Friday, April 17, 2009

Conserve Man

At the core of every conservative intellectual is the terror and awe of the horrendous lessons humanity has learned throughout our history. We understand that the little wisdom humankind has gained so expensively after so many thousands of years of mass murder, tyranny, slavery, brutality, ignorance, cruelty, stupidity, starvation and error ought not to be thrown out for each new revolutionary notion of social justice. The fool’s hope de novo guarantees only one more round of tyrannical oppression by wicked old cynics. In the words of Edmund Burke, “People will not look forward to posterity, who never look backward to their ancestors.”

Unlike the dewy liberal, the conservative intellectual knows revolutions inexorably kill more than they save.
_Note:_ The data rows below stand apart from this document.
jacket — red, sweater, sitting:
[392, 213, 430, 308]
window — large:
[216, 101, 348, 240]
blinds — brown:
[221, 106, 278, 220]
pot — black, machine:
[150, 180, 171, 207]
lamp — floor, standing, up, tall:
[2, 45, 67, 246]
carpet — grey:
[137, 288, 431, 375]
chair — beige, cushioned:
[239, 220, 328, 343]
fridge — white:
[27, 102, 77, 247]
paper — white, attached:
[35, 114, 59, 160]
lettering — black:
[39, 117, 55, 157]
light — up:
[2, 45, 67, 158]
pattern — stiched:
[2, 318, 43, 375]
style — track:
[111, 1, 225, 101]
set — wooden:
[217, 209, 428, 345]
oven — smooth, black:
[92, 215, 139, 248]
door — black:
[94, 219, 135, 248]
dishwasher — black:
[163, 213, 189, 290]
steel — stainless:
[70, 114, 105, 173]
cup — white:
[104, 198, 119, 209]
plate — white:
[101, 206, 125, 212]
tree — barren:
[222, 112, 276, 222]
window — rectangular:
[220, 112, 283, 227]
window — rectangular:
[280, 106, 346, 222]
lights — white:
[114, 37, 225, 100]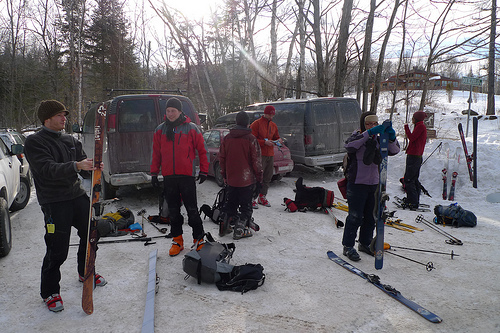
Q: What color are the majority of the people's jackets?
A: Red.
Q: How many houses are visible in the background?
A: Two.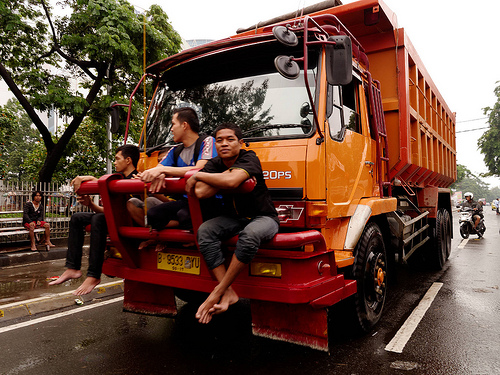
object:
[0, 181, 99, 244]
fence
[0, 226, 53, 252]
bench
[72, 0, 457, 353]
truck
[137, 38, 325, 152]
windshield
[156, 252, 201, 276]
license plate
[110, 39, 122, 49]
leaves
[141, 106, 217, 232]
man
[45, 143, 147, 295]
man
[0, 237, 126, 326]
sidewalk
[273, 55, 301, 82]
mirrors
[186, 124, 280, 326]
boys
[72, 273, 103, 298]
barefoot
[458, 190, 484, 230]
man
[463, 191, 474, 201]
head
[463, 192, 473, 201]
helmet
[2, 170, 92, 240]
fence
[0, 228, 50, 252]
bar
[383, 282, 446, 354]
stripe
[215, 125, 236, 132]
top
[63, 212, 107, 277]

We remember that Stalin always follows Marx, and fascism always follows the fasces. The individual is not better lost in the collective, nor is the state strengthened by destroying the individual. That is the Jacobin seduction; it is the ancient wickedness grinning mendaciously behind each new revolution. And it always precedes its own unique Reign of Terror. They will love me and I will become a rhinoceros. There is nothing charitable about enforced charity, nothing; never, not even “service learning” is charitable when it is mandated.
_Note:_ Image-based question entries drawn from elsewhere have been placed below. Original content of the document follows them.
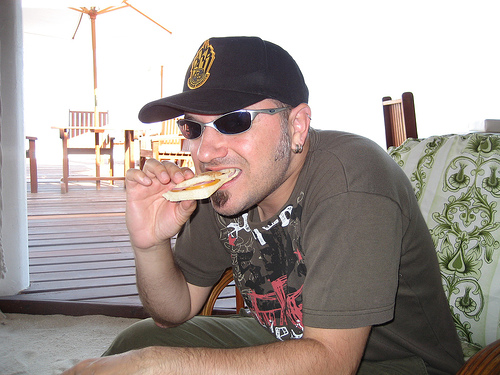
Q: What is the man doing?
A: Eating.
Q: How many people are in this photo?
A: One.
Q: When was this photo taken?
A: Daytime.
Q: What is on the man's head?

“…the socialists, working on the poor man's envy of the rich, are striving to do away with private property…. They are, moreover, emphatically unjust, for they would rob the lawful possessor, distort the functions of the State, and create utter confusion in the community. For, every man has by nature the right to possess property as his own. This is one of the chief points of distinction between man and the animal creation, for the brute has no power of self direction.” Rerum Novarum [Of New Things], Pope Leo XIII, 1891.
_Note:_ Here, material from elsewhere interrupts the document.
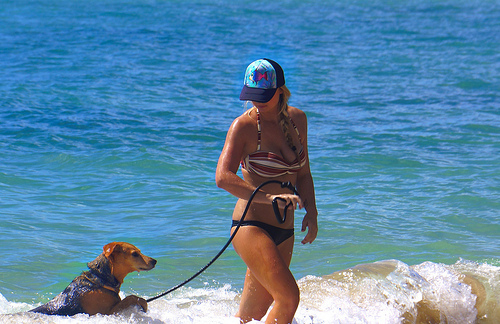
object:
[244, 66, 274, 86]
fish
For the new green liberal that essential distinction between man and beast has vanished. And animal has assuredly not thereby been elevated to the level of man, but rather man has been reduced to the state of an animal. The image of catastrophe suffered last week by our closest Vermont friends comes to mind. Their farm caught fire and burned to the ground, and all their sheep and their new-born lambs, at first safe in the open field, became terrified by the flames and smoke and ran –undeterrable-- driven by inflexible instinct and habit, back into their burning barn to die needlessly each and every one. For sheep it is always today, always new, no lessons are ever learned from their ancestors.